Post at Your Own Pace
From one day to the next, Mayra is coming up with new ideas, posting on social media, preparing for a market, or handling her website sales. It's a lot for one person. "There's this constant pressure to create social media content; sometimes I just don't have the time." With all she has to handle, she realized it was up to her when and what to post. "You know what? It is my page, and I do with my page as I please. So if I don't upload something every day, who cares? It's not the end of the world." She now creates videos or posts when she has something to show people about her work or how she does specific things. She enjoys educating people about the soap-making process, and without the false pressure of external expectations, she thinks her posts offer more value now.
Mayra also feels the relentless pressure to be constantly on top of the current promotional season. "The holidays were super crazy busy for me. I was just recovering from that, and the stores already had Valentine's stuff out, like on January 1st!" As with her social media approach, she takes it all in stride, one step at a time. "I didn't do anything specific for Valentine's Day this year, and that was okay. You know, nothing bad happened."
You'll Never Know if You Don't Try
Trying new things can be intimidating, but it's essential to learning and growth. When Mayra decided to make candles for her store, she had to start with a lot of "trial and error." Initially, she hesitated because she didn't know the process. Eventually, she realized that her mistakes and failures gave her the information she needed to ask the right questions. She wouldn't have known what questions to ask if she hadn't tried making candles in the first place. She has learned that the worst that can happen is not as bad as she once thought, and she has gained the confidence to take risks and try new things.
It is a crucial part of succeeding in business: Don't be afraid to fail. As Wayne Gretzky, a wise NHL player and coach, once said, "you'll miss 100% of the shots you don't take."
Reaping the Rewards
The rewards of being her own boss far outweigh the struggle. Mayra enjoys the freedom to make decisions and be in charge of her business strategy. She loves that she can attend markets and ship orders at her convenience and has complete control over her work schedule. Her favorite perk? She can take time off whenever she wants, whether for a quick weekend getaway or a month-long vacation.
Mayra's business is a vital part of her local community. Every first and third Thursday after 4:00pm, you can find her at Mae's Market and Boutique as part of the Market Nights in the historic Old Town Murrieta. This market is a popular spot for locals and tourists alike, and it provides an excellent opportunity for Mayra to connect with customers and showcase her products.

**ROWS**

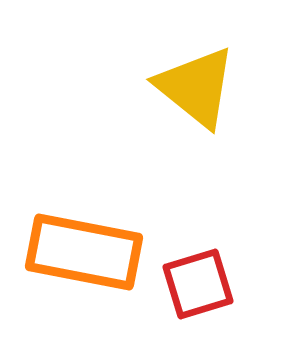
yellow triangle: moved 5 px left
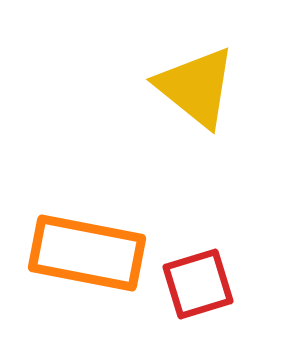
orange rectangle: moved 3 px right, 1 px down
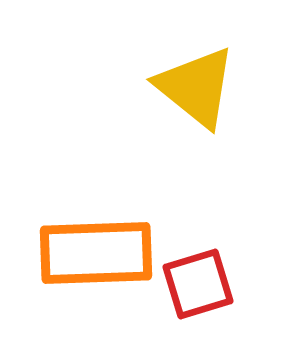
orange rectangle: moved 9 px right; rotated 13 degrees counterclockwise
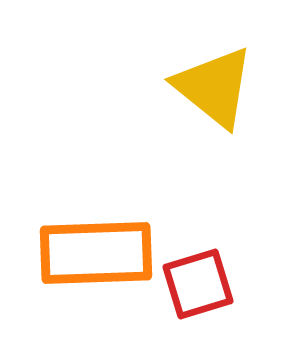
yellow triangle: moved 18 px right
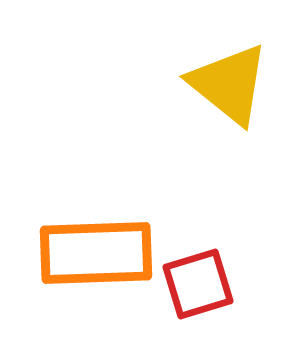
yellow triangle: moved 15 px right, 3 px up
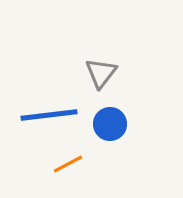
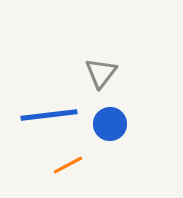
orange line: moved 1 px down
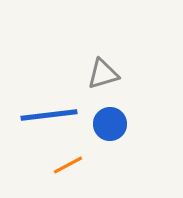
gray triangle: moved 2 px right, 1 px down; rotated 36 degrees clockwise
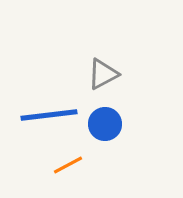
gray triangle: rotated 12 degrees counterclockwise
blue circle: moved 5 px left
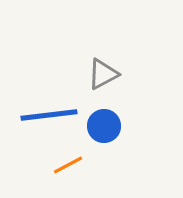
blue circle: moved 1 px left, 2 px down
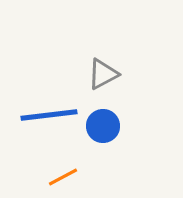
blue circle: moved 1 px left
orange line: moved 5 px left, 12 px down
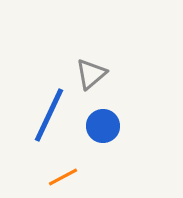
gray triangle: moved 12 px left; rotated 12 degrees counterclockwise
blue line: rotated 58 degrees counterclockwise
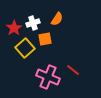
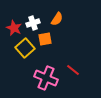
red star: rotated 14 degrees counterclockwise
pink cross: moved 2 px left, 1 px down
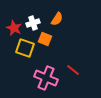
orange square: rotated 32 degrees clockwise
yellow square: rotated 30 degrees counterclockwise
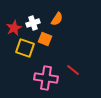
red star: rotated 21 degrees clockwise
pink cross: rotated 15 degrees counterclockwise
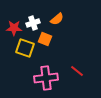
orange semicircle: rotated 16 degrees clockwise
red star: rotated 28 degrees clockwise
red line: moved 4 px right, 1 px down
pink cross: rotated 15 degrees counterclockwise
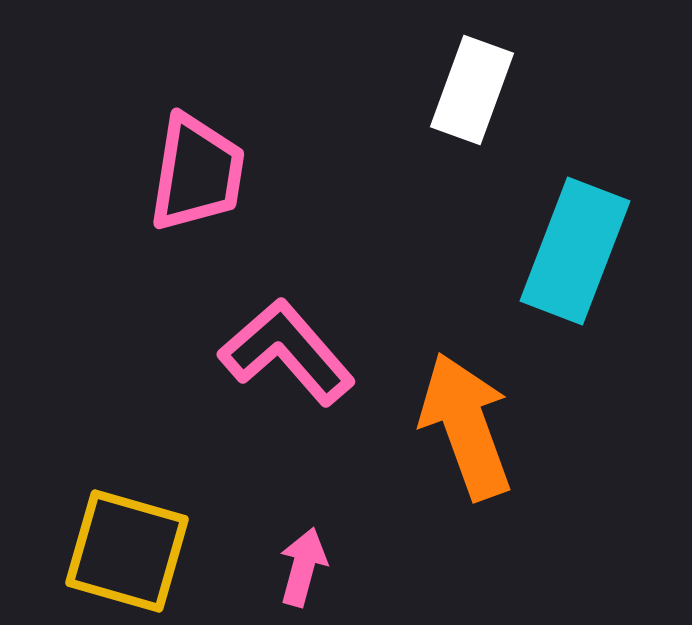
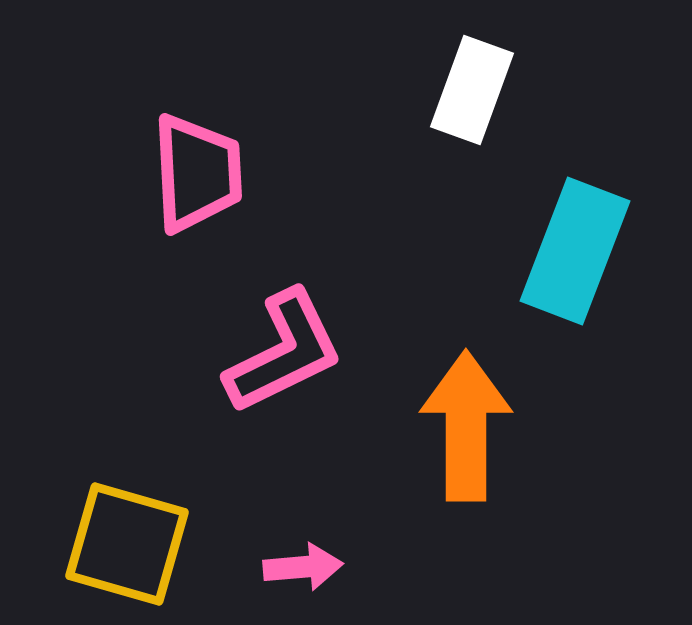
pink trapezoid: rotated 12 degrees counterclockwise
pink L-shape: moved 3 px left; rotated 105 degrees clockwise
orange arrow: rotated 20 degrees clockwise
yellow square: moved 7 px up
pink arrow: rotated 70 degrees clockwise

**TASKS**
• A. According to the profile of Mayra's soap business, when can she be found at Mae's Market and Boutique?
• B. Write the next part of the profile of Mayra's soap business, picking up after its final sentence.

**OUTPUTS BY TASK**
• A. Every first and third Thursday after 4:00pm.

• B.
Mayra feels strongly connected to her town. She loves to frequent Public House, a gastropub in downtown Murrieta, feeding hungry people hungry and providing a gathering space for the community. She says this is her go-to spot to catch up with friends and enjoy a delicious meal.
In conclusion, running a business takes work, but the rewards are worth the effort. Mayra has found the freedom and flexibility of running her own business and has become an essential part of her local community. She has learned to overcome challenges and take risks. Look for Amahu products in our Gift Shop and as a beautiful addition to one of our curated gift boxes.
*What is The Cold Process?
The cold process of soap making is a method of making soap without external heat. Instead, the process relies on the natural heat generated by the chemical reaction between the oils or fats and the lye solution. The process starts by mixing lye and water to create a lye solution. Then, oils or fats are melted and mixed together. The lye solution is slowly added to the oils or fats while stirring until it reaches a trace, which is the point where the mixture thickens and becomes creamy. This can take 30 minutes to an hour, depending on the recipe and the oils or fats used.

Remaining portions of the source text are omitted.